• Task instructions:
Search the records for the word "Module" and copy every line in which it occurs.

^^^^^^^^^^^^^^^^

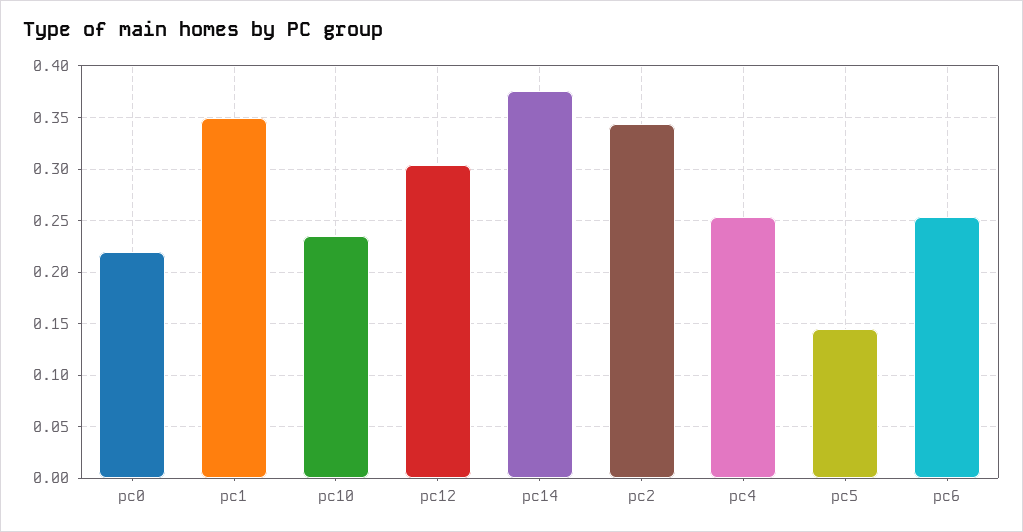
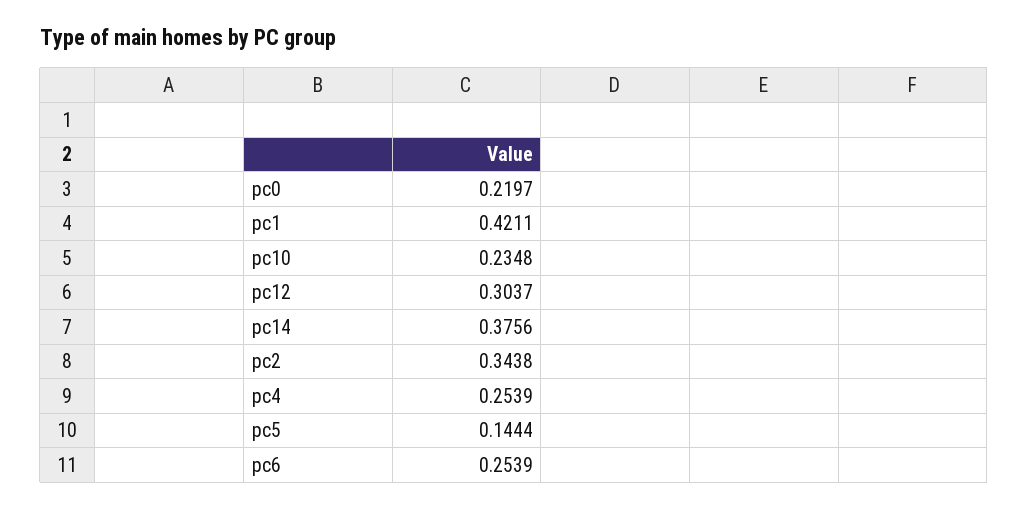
  {
    "pc0": 0.2197,
-   "pc1": 0.35,
+   "pc1": 0.4211,
    "pc10": 0.2348,
    "pc12": 0.3037,
    "pc14": 0.3756,
    "pc2": 0.3438,
    "pc4": 0.2539,
    "pc5": 0.1444,
    "pc6": 0.2539
  }

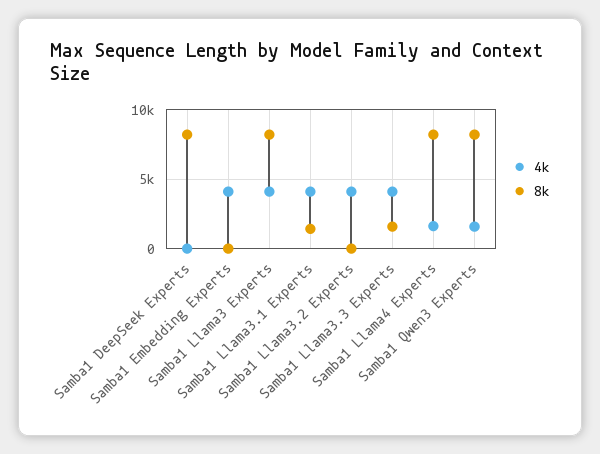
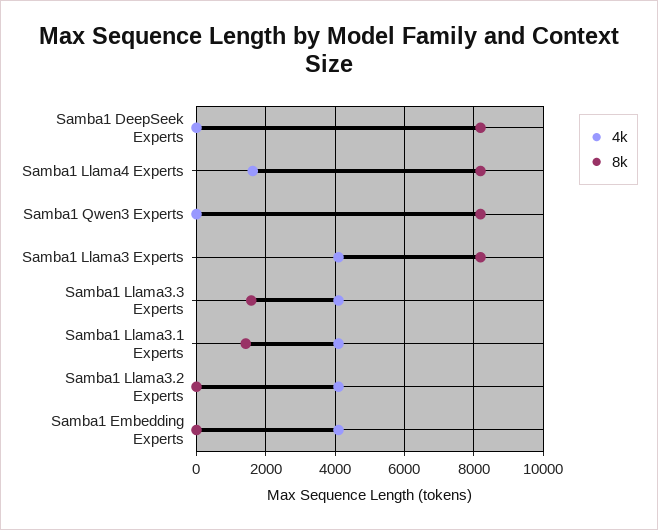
  {
    "4k": {
      "Samba1 DeepSeek Experts": 0,
      "Samba1 Embedding Experts": 4000,
      "Samba1 Llama3 Experts": 4000,
      "Samba1 Llama3.1 Experts": 4000,
      "Samba1 Llama3.2 Experts": 4000,
      "Samba1 Llama3.3 Experts": 4000,
      "Samba1 Llama4 Experts": 1600,
-     "Samba1 Qwen3 Experts": 1500
+     "Samba1 Qwen3 Experts": 0
    },
    "8k": {
      "Samba1 DeepSeek Experts": 8200,
      "Samba1 Embedding Experts": 0,
      "Samba1 Llama3 Experts": 8200,
      "Samba1 Llama3.1 Experts": 1400,
      "Samba1 Llama3.2 Experts": 0,
      "Samba1 Llama3.3 Experts": 1600,
      "Samba1 Llama4 Experts": 8200,
      "Samba1 Qwen3 Experts": 8200
    }
  }

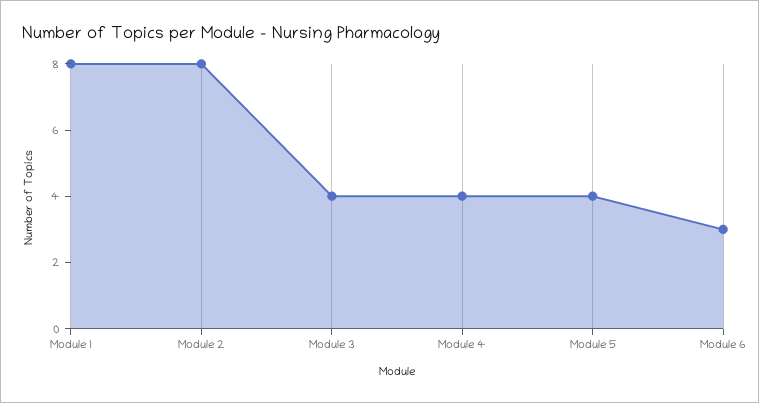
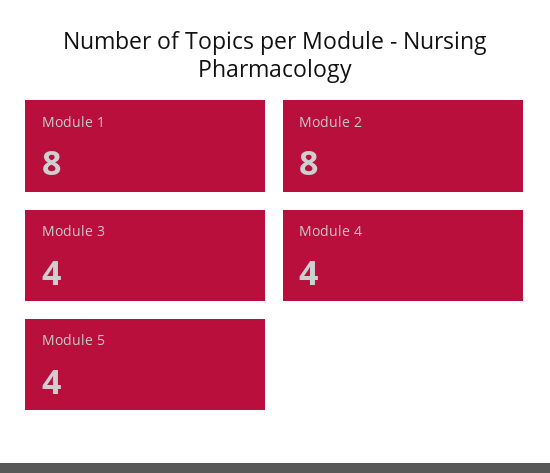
  {
    "Module 1": 8,
    "Module 2": 8,
    "Module 3": 4,
    "Module 4": 4,
-   "Module 5": 4,
+   "Module 5": 4
-   "Module 6": 3
  }

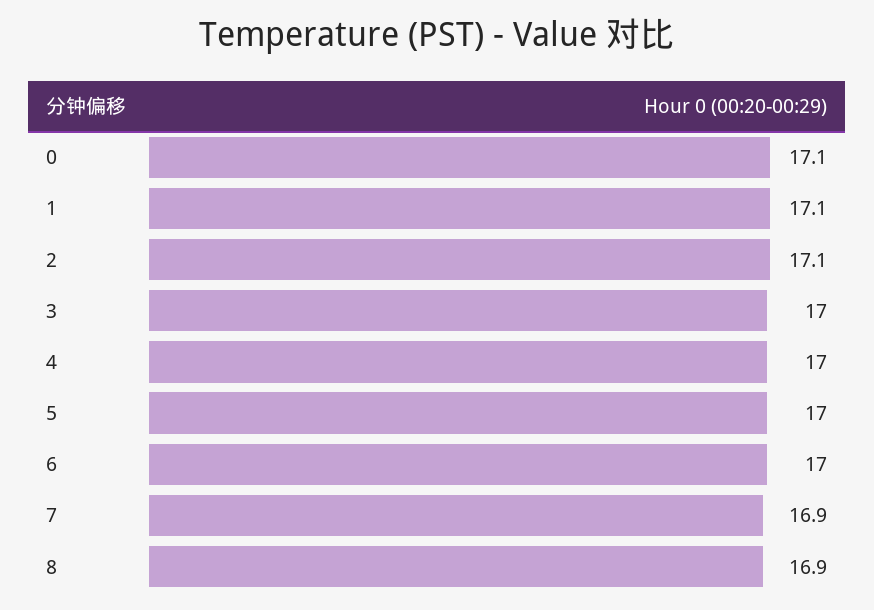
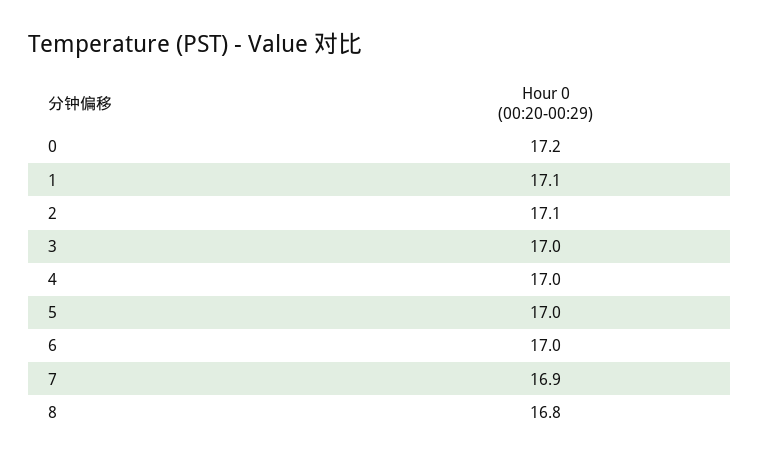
  {
-   "0": 17.1,
+   "0": 17.2,
    "1": 17.1,
    "2": 17.1,
    "3": 17,
    "4": 17,
    "5": 17,
    "6": 17,
    "7": 16.9,
-   "8": 16.9
+   "8": 16.8
  }

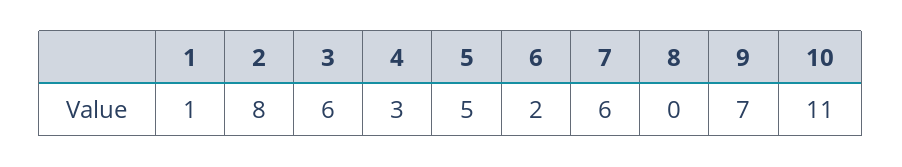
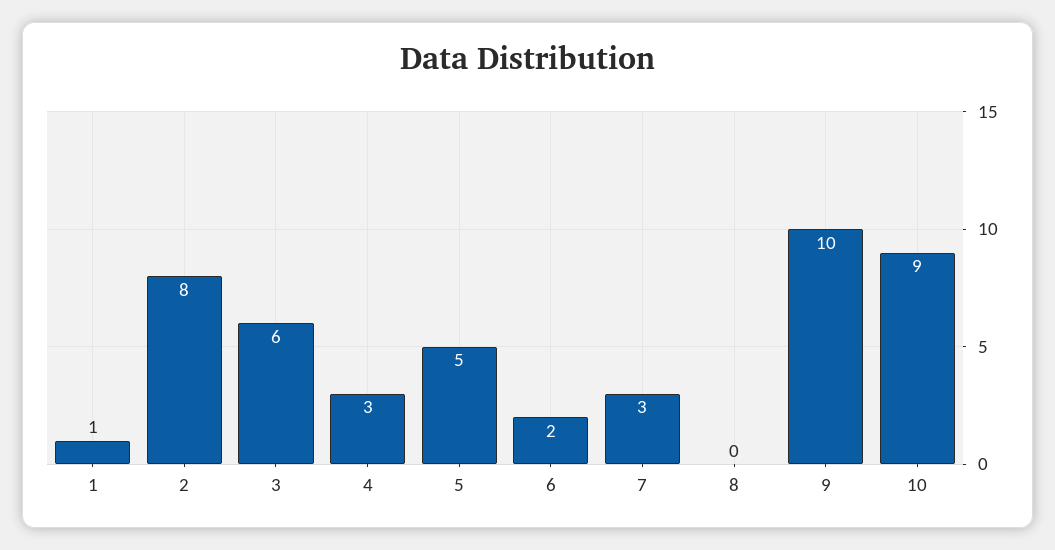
  {
    "1": 1,
    "2": 8,
    "3": 6,
    "4": 3,
    "5": 5,
    "6": 2,
-   "7": 6,
+   "7": 3,
    "8": 0,
-   "9": 7,
+   "9": 10,
-   "10": 11
+   "10": 9
  }

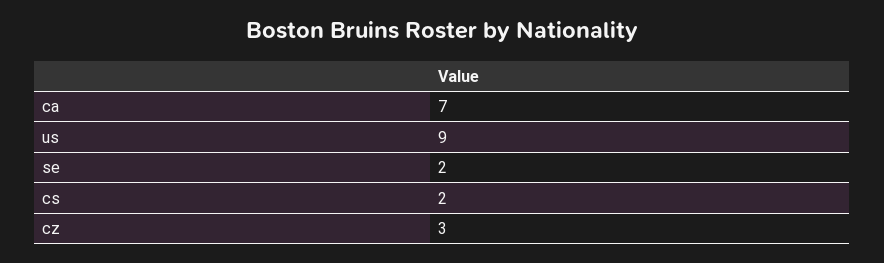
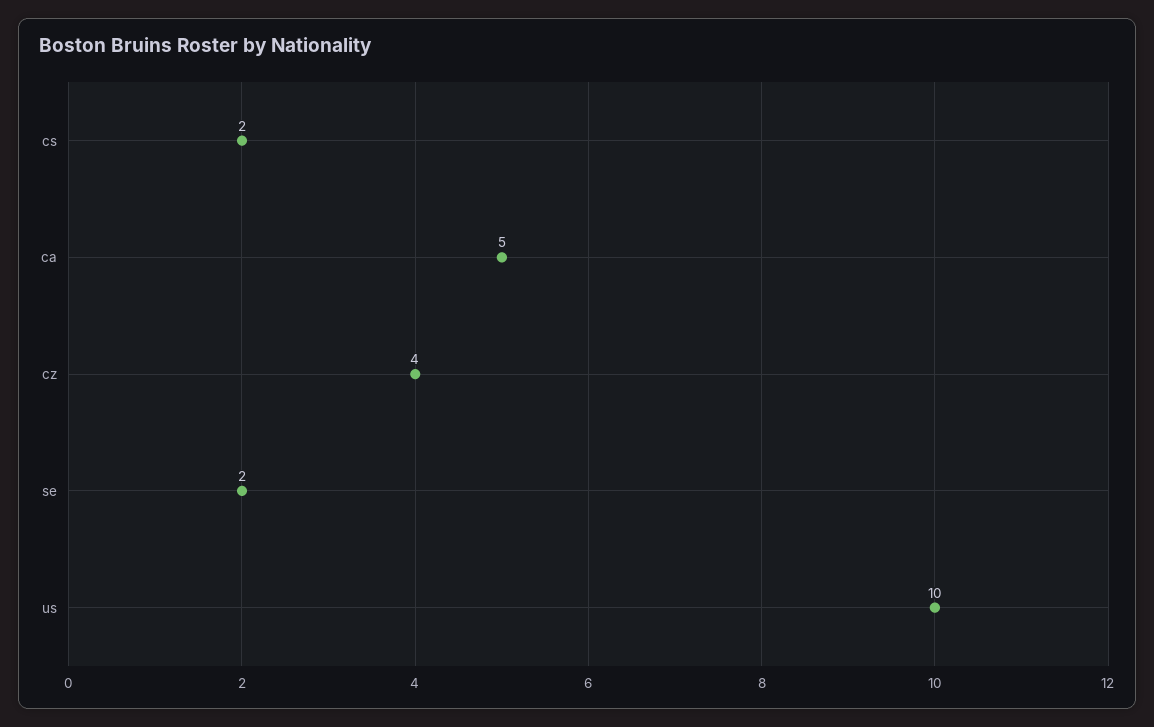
  {
-   "ca": 7,
+   "ca": 5,
-   "us": 9,
+   "us": 10,
    "se": 2,
    "cs": 2,
-   "cz": 3
+   "cz": 4
  }

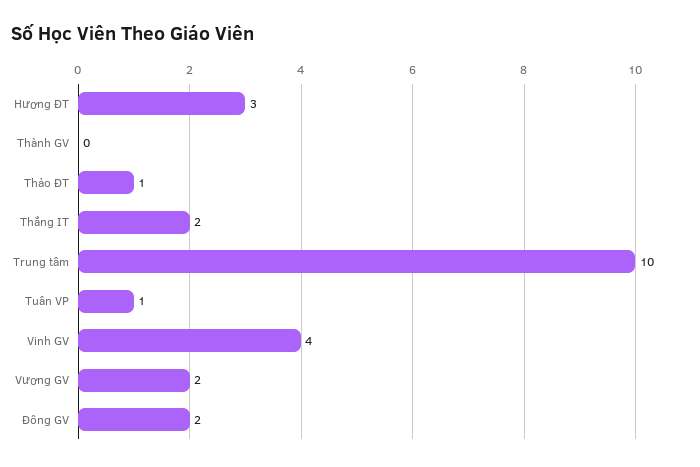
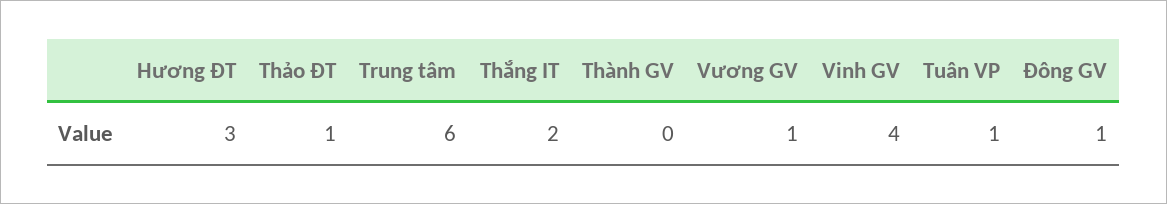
  {
    "Hương ĐT": 3,
    "Thành GV": 0,
    "Thảo ĐT": 1,
    "Thắng IT": 2,
-   "Trung tâm": 10,
+   "Trung tâm": 6,
    "Tuân VP": 1,
    "Vinh GV": 4,
-   "Vương GV": 2,
+   "Vương GV": 1,
-   "Đông GV": 2
+   "Đông GV": 1
  }

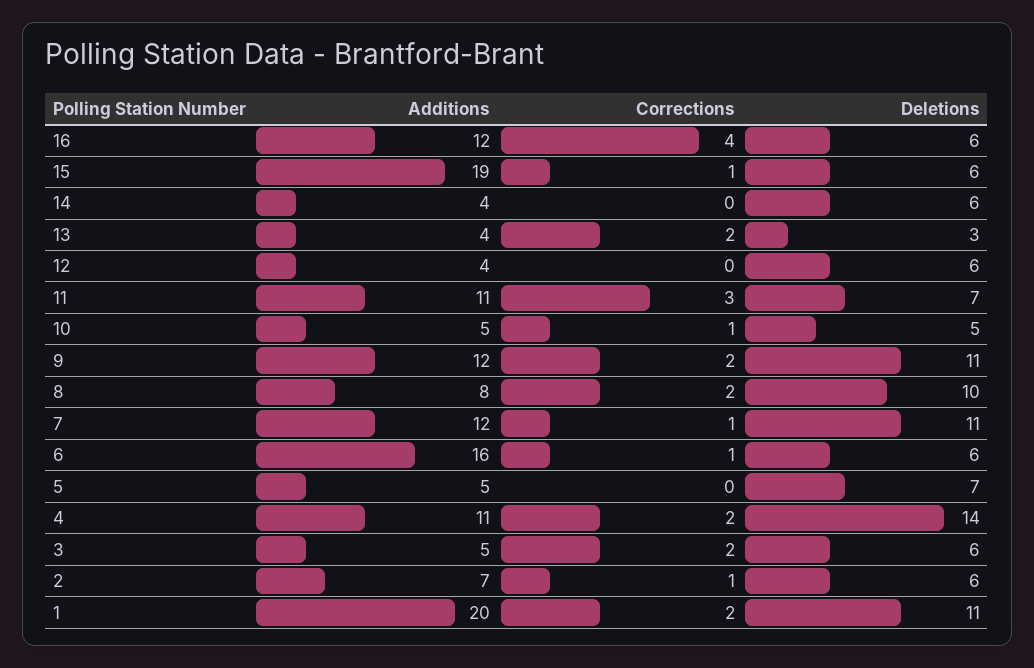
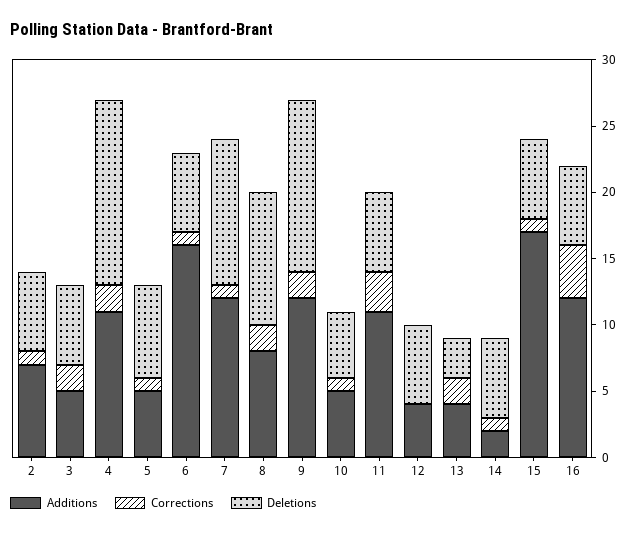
  {
    "Additions": {
      "16": 12,
-     "15": 19,
+     "15": 17,
-     "14": 4,
+     "14": 2,
      "13": 4,
      "12": 4,
      "11": 11,
      "10": 5,
      "9": 12,
      "8": 8,
      "7": 12,
      "6": 16,
      "5": 5,
      "4": 11,
      "3": 5,
-     "2": 7,
+     "2": 7
-     "1": 20
    },
    "Corrections": {
      "16": 4,
      "15": 1,
-     "14": 0,
+     "14": 1,
      "13": 2,
      "12": 0,
      "11": 3,
      "10": 1,
      "9": 2,
      "8": 2,
      "7": 1,
      "6": 1,
-     "5": 0,
+     "5": 1,
      "4": 2,
      "3": 2,
-     "2": 1,
+     "2": 1
-     "1": 2
    },
    "Deletions": {
      "16": 6,
      "15": 6,
      "14": 6,
      "13": 3,
      "12": 6,
-     "11": 7,
+     "11": 6,
      "10": 5,
-     "9": 11,
+     "9": 13,
      "8": 10,
      "7": 11,
      "6": 6,
      "5": 7,
      "4": 14,
      "3": 6,
-     "2": 6,
+     "2": 6
-     "1": 11
    }
  }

^^^^^^^^^^^^^^^^

• Your solution:
    "Module 1": 8,
    "Module 2": 8,
    "Module 3": 4,
    "Module 4": 4,
-   "Module 5": 4,
+   "Module 5": 4
-   "Module 6": 3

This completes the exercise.